Posted by Mollie Shaw on
Professor Barrett and I were thick as thieves for many years, but it did not begin that way. I was a psychologist, just out of school, working in the Roosevelt Public School System on Long Island. The superintendent gave me the responsibility of analyzing various educational programs and I was proud of that responsibility; felt rather territorial about it. One day, I heard about a math program that had been in one of our elementary schools. It was claimed that fifth and sixth graders took the ninth grade algebra regents and scored, on average, twelve points higher than the ninth graders! At first, I felt insulted that no one asked me to evaluate the program until three years after it had begun. Surely, it was a fraud. I began looking at the data and found that it was true. I figured it must have been at the expense of grade level work. No, turned out that these same students averaged a year above grade level in math. It must have been because they chose only the better students. No, they chose all students in the most academically problematic elementary school in the district. I met Professor Barrett and we talked about his pedagogy; about how and why he developed it.
The program continued in Roosevelt for years after, with many students who would have fallen by the wayside excelling in math; going on to good colleges.

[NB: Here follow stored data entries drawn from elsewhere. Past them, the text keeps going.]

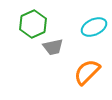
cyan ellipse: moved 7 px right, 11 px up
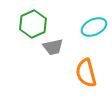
orange semicircle: moved 1 px left, 1 px down; rotated 60 degrees counterclockwise
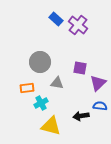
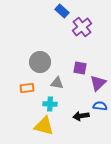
blue rectangle: moved 6 px right, 8 px up
purple cross: moved 4 px right, 2 px down; rotated 12 degrees clockwise
cyan cross: moved 9 px right, 1 px down; rotated 32 degrees clockwise
yellow triangle: moved 7 px left
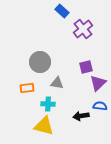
purple cross: moved 1 px right, 2 px down
purple square: moved 6 px right, 1 px up; rotated 24 degrees counterclockwise
cyan cross: moved 2 px left
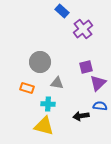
orange rectangle: rotated 24 degrees clockwise
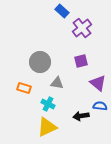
purple cross: moved 1 px left, 1 px up
purple square: moved 5 px left, 6 px up
purple triangle: rotated 36 degrees counterclockwise
orange rectangle: moved 3 px left
cyan cross: rotated 24 degrees clockwise
yellow triangle: moved 3 px right, 1 px down; rotated 40 degrees counterclockwise
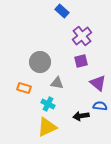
purple cross: moved 8 px down
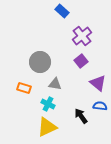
purple square: rotated 24 degrees counterclockwise
gray triangle: moved 2 px left, 1 px down
black arrow: rotated 63 degrees clockwise
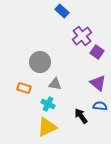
purple square: moved 16 px right, 9 px up; rotated 16 degrees counterclockwise
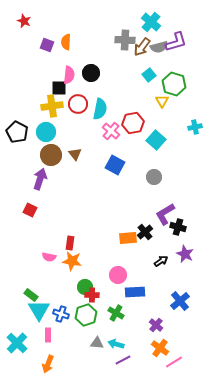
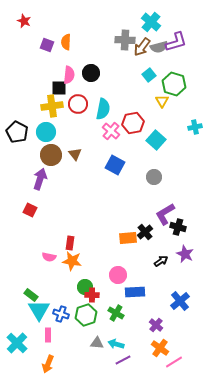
cyan semicircle at (100, 109): moved 3 px right
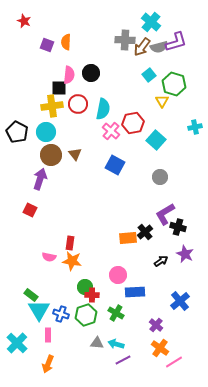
gray circle at (154, 177): moved 6 px right
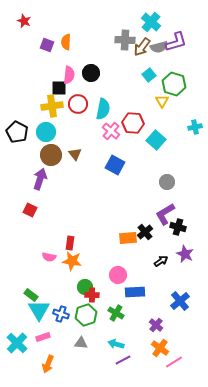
red hexagon at (133, 123): rotated 15 degrees clockwise
gray circle at (160, 177): moved 7 px right, 5 px down
pink rectangle at (48, 335): moved 5 px left, 2 px down; rotated 72 degrees clockwise
gray triangle at (97, 343): moved 16 px left
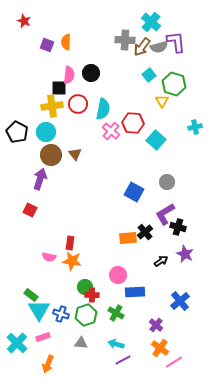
purple L-shape at (176, 42): rotated 80 degrees counterclockwise
blue square at (115, 165): moved 19 px right, 27 px down
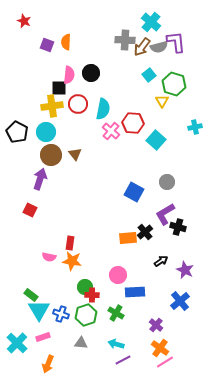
purple star at (185, 254): moved 16 px down
pink line at (174, 362): moved 9 px left
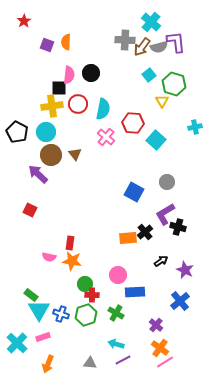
red star at (24, 21): rotated 16 degrees clockwise
pink cross at (111, 131): moved 5 px left, 6 px down
purple arrow at (40, 179): moved 2 px left, 5 px up; rotated 65 degrees counterclockwise
green circle at (85, 287): moved 3 px up
gray triangle at (81, 343): moved 9 px right, 20 px down
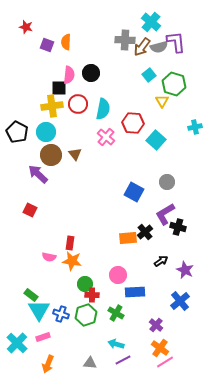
red star at (24, 21): moved 2 px right, 6 px down; rotated 24 degrees counterclockwise
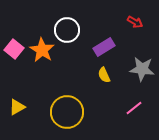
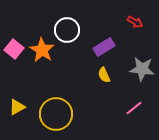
yellow circle: moved 11 px left, 2 px down
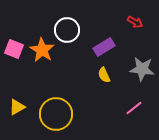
pink square: rotated 18 degrees counterclockwise
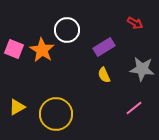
red arrow: moved 1 px down
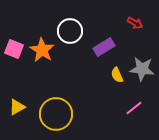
white circle: moved 3 px right, 1 px down
yellow semicircle: moved 13 px right
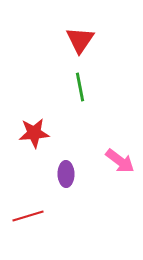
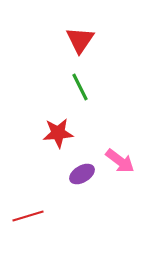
green line: rotated 16 degrees counterclockwise
red star: moved 24 px right
purple ellipse: moved 16 px right; rotated 60 degrees clockwise
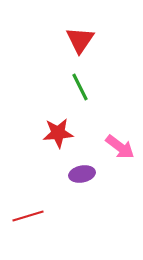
pink arrow: moved 14 px up
purple ellipse: rotated 20 degrees clockwise
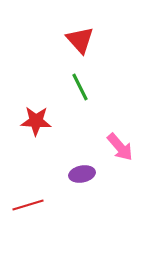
red triangle: rotated 16 degrees counterclockwise
red star: moved 22 px left, 12 px up; rotated 8 degrees clockwise
pink arrow: rotated 12 degrees clockwise
red line: moved 11 px up
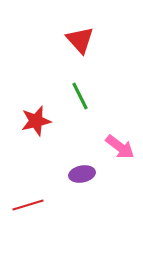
green line: moved 9 px down
red star: rotated 16 degrees counterclockwise
pink arrow: rotated 12 degrees counterclockwise
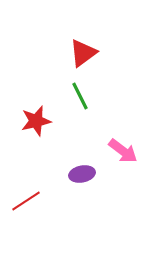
red triangle: moved 3 px right, 13 px down; rotated 36 degrees clockwise
pink arrow: moved 3 px right, 4 px down
red line: moved 2 px left, 4 px up; rotated 16 degrees counterclockwise
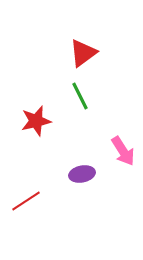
pink arrow: rotated 20 degrees clockwise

It was a very strange sight to walk into second and third grade classrooms with very small desks and to look at the black board to see problems like multiplication and division of mixed fractions on the board.
One major problem that we kept running into was the ceiling effect. Professor Barrett's students kept scoring so high on grade level tests that we could not measure them accurately and left very, very positive results on the table time after time.
After seeing the consistently great results across many districts, I contacted the New York State Department of Education and gave them some of our data. The man in charge of math, Fred Paul I believe his name was, refused to even consider taking Professor Barrett's method for state funded research because it contradicted Piagetian constructs about age readiness for advanced math skills. I was young and felt too intimidated to give much push back at the time.
Over the years, I evaluated Professor Barrett's program in many districts. One in particular comes to mind. An upper middle class Long Island district representing a prestigious town. After several years, the results were astonishingly good. Nevertheless, the program was criticized because it only helped the better students. I did another analysis and recall that the students who were below average to start were at the 33rd percentile and averaged at the 67th percentile at the end. Of course, most of the better students excelled beyond their wildest dreams. At a board meeting, the head of the math department complained that there would be a faculty employment problem because students would typically have completed all high school math requirements before entering high school. I thought that this argument was laughable. The superintendent caved immediately!!! I was stunned.
Knowing Professor Barrett was an absolute highlight of my personal and professional lives.